● **What is needed**:
Nothing is needed except the lines below that run from the one with "distribution of software" through the one with "distribution (e.g. by", repeated exactly.

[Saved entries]
..............................

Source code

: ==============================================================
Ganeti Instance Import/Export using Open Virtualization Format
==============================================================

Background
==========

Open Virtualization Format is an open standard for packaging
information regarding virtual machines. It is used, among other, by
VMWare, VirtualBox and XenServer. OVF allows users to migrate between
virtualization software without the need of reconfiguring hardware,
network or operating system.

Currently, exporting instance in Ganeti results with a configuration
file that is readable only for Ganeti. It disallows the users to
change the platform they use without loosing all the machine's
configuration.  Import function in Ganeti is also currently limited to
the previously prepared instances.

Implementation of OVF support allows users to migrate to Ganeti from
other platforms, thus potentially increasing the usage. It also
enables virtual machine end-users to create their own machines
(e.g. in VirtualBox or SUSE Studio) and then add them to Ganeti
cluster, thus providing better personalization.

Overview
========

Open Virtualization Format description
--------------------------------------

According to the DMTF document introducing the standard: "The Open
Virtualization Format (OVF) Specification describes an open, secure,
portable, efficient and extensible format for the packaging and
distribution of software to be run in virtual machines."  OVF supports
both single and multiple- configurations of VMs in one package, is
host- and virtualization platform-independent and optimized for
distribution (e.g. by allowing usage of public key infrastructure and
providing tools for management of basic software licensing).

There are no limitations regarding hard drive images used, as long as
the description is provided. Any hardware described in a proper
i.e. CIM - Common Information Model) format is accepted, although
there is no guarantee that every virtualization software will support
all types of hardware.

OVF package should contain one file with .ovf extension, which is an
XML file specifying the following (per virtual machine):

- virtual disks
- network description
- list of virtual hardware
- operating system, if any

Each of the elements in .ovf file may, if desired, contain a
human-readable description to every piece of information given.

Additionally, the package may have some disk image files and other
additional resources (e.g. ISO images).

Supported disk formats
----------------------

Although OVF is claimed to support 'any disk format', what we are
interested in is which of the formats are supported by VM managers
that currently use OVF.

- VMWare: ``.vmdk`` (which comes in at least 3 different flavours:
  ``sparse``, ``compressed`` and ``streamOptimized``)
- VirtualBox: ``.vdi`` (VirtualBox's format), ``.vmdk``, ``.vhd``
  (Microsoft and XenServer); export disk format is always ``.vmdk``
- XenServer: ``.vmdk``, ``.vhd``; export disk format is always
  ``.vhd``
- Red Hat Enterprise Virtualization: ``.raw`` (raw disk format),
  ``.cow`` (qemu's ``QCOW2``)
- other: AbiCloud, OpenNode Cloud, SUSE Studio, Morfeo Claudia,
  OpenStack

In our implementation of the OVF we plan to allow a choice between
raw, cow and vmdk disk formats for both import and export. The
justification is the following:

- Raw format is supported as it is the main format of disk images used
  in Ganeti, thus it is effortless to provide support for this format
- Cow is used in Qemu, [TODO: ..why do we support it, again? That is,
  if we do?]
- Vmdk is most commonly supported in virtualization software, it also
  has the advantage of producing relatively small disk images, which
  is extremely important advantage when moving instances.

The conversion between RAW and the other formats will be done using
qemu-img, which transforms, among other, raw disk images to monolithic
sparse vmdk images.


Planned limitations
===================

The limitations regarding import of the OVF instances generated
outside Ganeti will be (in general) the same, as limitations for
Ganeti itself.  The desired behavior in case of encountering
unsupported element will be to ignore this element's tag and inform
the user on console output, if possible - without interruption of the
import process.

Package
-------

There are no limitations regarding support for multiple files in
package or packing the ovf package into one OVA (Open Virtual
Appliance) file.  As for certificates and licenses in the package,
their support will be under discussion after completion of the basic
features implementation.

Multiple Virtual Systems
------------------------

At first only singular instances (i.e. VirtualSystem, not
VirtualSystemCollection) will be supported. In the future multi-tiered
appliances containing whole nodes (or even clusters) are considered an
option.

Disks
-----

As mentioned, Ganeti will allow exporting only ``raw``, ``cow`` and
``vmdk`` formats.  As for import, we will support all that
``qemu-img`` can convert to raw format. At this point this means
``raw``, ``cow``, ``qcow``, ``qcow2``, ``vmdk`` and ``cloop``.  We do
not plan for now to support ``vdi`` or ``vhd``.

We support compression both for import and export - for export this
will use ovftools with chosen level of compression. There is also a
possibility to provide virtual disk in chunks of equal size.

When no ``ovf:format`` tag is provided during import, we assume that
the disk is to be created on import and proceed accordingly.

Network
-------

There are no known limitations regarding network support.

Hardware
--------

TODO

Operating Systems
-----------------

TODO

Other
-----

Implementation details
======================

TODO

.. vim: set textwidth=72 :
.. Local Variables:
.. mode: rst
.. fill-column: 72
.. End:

..............................

● **Exercise solution**:
distribution of software to be run in virtual machines."  OVF supports
both single and multiple- configurations of VMs in one package, is
host- and virtualization platform-independent and optimized for
distribution (e.g. by allowing usage of public key infrastructure and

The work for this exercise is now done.